Work to be completed:
For this exercise, report every line of the material that includes "meta".

□ □ □ □ □ □ □

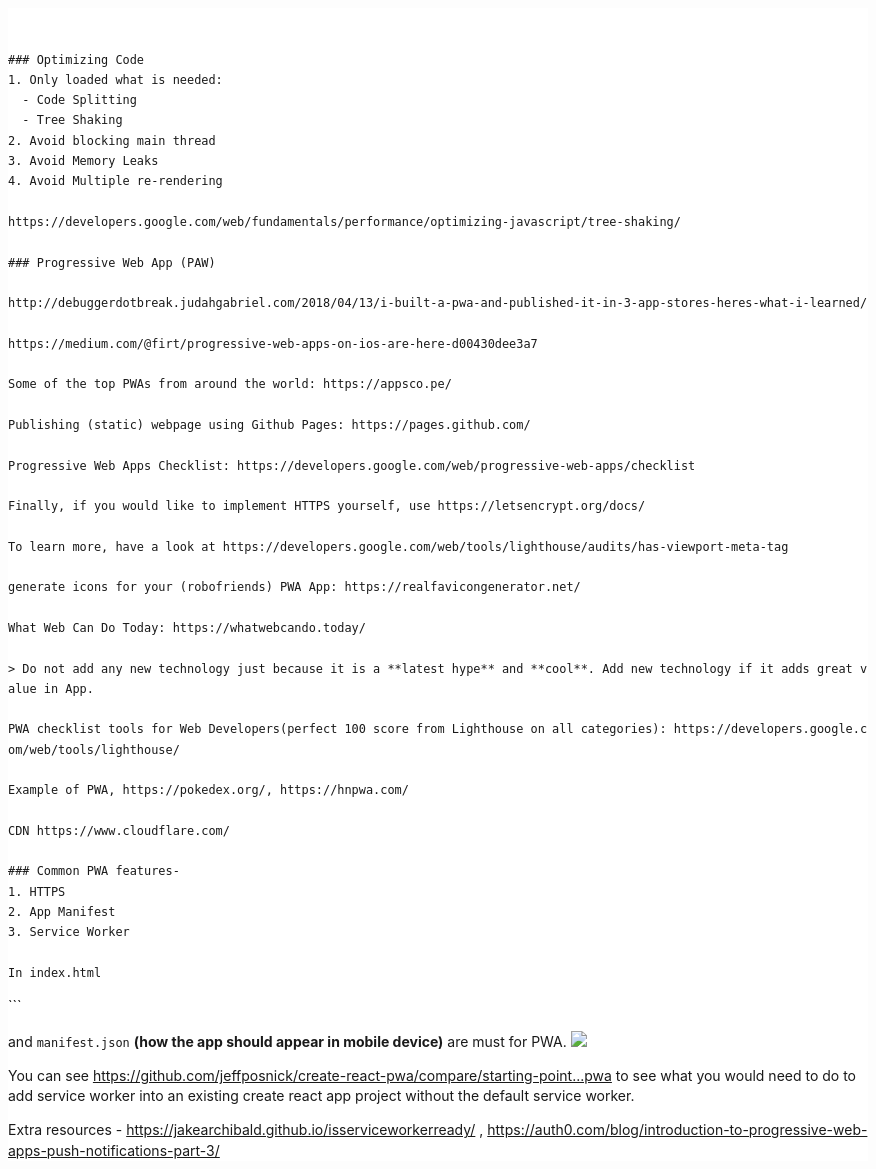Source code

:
 ```


### Optimizing Code
1. Only loaded what is needed:
  - Code Splitting
  - Tree Shaking
2. Avoid blocking main thread
3. Avoid Memory Leaks
4. Avoid Multiple re-rendering

https://developers.google.com/web/fundamentals/performance/optimizing-javascript/tree-shaking/

### Progressive Web App (PAW)

http://debuggerdotbreak.judahgabriel.com/2018/04/13/i-built-a-pwa-and-published-it-in-3-app-stores-heres-what-i-learned/

https://medium.com/@firt/progressive-web-apps-on-ios-are-here-d00430dee3a7

Some of the top PWAs from around the world: https://appsco.pe/

Publishing (static) webpage using Github Pages: https://pages.github.com/

Progressive Web Apps Checklist: https://developers.google.com/web/progressive-web-apps/checklist

Finally, if you would like to implement HTTPS yourself, use https://letsencrypt.org/docs/

To learn more, have a look at https://developers.google.com/web/tools/lighthouse/audits/has-viewport-meta-tag

generate icons for your (robofriends) PWA App: https://realfavicongenerator.net/

What Web Can Do Today: https://whatwebcando.today/

> Do not add any new technology just because it is a **latest hype** and **cool**. Add new technology if it adds great value in App.

PWA checklist tools for Web Developers(perfect 100 score from Lighthouse on all categories): https://developers.google.com/web/tools/lighthouse/

Example of PWA, https://pokedex.org/, https://hnpwa.com/

CDN https://www.cloudflare.com/

### Common PWA features-
1. HTTPS
2. App Manifest
3. Service Worker

In index.html
```
<meta name="viewport" content="width=device-width, initial-scale=1, shrink-to-fit=no">
```

and ```manifest.json``` **(how the app should appear in mobile device)** are must for PWA.
<img src="./images/9-paw-in-chrome-dev-tools.png">

You can see https://github.com/jeffposnick/create-react-pwa/compare/starting-point...pwa to see what you would need to do to add service worker into an existing create react app project without the default service worker.

Extra resources - https://jakearchibald.github.io/isserviceworkerready/ , https://auth0.com/blog/introduction-to-progressive-web-apps-push-notifications-part-3/
```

□ □ □ □ □ □ □

Exercise result:
To learn more, have a look at https://developers.google.com/web/tools/lighthouse/audits/has-viewport-meta-tag
<meta name="viewport" content="width=device-width, initial-scale=1, shrink-to-fit=no">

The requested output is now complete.